Bolt failures are not automatically detected on offshore wind turbines. In the event of a bolt failure, all wind turbines affected by the bolt batch may have to be shut down until bolt checks can be completed or a root cause analysis is completed, this can also result in significant downtime.
We are seeing increasing enquiries from wind turbine supply chain in relation to failures and maintenance. We have also observed that the cost benefit opportunities from remote condition monitoring have yet to be fully realised.
Services are available for ultrasonic methods of bolt based on both pitch-catch and pulse-echo EMATS. These however do not eliminate, or even reduce the need to shut down the wind turbine for the inspection to be performed.
It would quite easily be possible to develop a system that implemented these methods in-situ, however it would unlikely to be economically feasible due to the cost of probes and hardware.

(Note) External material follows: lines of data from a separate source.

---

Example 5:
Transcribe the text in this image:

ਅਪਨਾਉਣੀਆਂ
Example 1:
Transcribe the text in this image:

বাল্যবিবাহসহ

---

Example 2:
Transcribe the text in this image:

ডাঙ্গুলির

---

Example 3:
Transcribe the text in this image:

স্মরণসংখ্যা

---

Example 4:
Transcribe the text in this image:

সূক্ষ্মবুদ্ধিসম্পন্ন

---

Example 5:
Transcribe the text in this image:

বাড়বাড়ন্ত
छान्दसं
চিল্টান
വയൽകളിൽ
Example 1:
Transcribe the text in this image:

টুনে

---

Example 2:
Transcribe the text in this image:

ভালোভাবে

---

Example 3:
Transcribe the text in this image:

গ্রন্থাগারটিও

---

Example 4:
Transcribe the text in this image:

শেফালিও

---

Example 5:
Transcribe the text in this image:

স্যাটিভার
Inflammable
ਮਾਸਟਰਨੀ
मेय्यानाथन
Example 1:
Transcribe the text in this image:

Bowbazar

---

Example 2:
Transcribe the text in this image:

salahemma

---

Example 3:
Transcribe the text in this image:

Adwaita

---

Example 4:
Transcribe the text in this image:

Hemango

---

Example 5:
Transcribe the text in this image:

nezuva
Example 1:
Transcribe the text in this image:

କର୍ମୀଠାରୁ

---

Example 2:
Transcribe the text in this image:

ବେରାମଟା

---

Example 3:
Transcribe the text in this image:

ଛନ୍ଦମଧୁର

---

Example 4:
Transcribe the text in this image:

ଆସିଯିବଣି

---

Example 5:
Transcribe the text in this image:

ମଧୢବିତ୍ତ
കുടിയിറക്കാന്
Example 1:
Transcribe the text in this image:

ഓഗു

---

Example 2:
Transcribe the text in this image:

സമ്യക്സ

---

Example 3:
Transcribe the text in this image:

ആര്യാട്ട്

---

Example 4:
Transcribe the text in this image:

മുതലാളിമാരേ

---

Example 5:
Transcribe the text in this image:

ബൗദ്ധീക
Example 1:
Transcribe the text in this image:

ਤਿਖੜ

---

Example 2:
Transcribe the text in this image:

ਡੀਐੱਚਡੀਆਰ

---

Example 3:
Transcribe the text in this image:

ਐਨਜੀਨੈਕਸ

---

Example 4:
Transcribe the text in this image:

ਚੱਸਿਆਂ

We propose that there is an immediate and urgent opportunity to take up a market advantage in R&D and service delivery in this domain.
Key Findings
- It was demonstrated to be possible to determine if a bolt is tight or loose through the use of acousto-ultrasonics
- An effective test bed was developed which can be used for future development
Impact
The original objectives of the project were met and it has been demonstrated that this approach would be viable. Future work should be conducted to further demonstrate its rigidity, to optimise the process and develop a cost effective prototype to enable initial deployment of the system.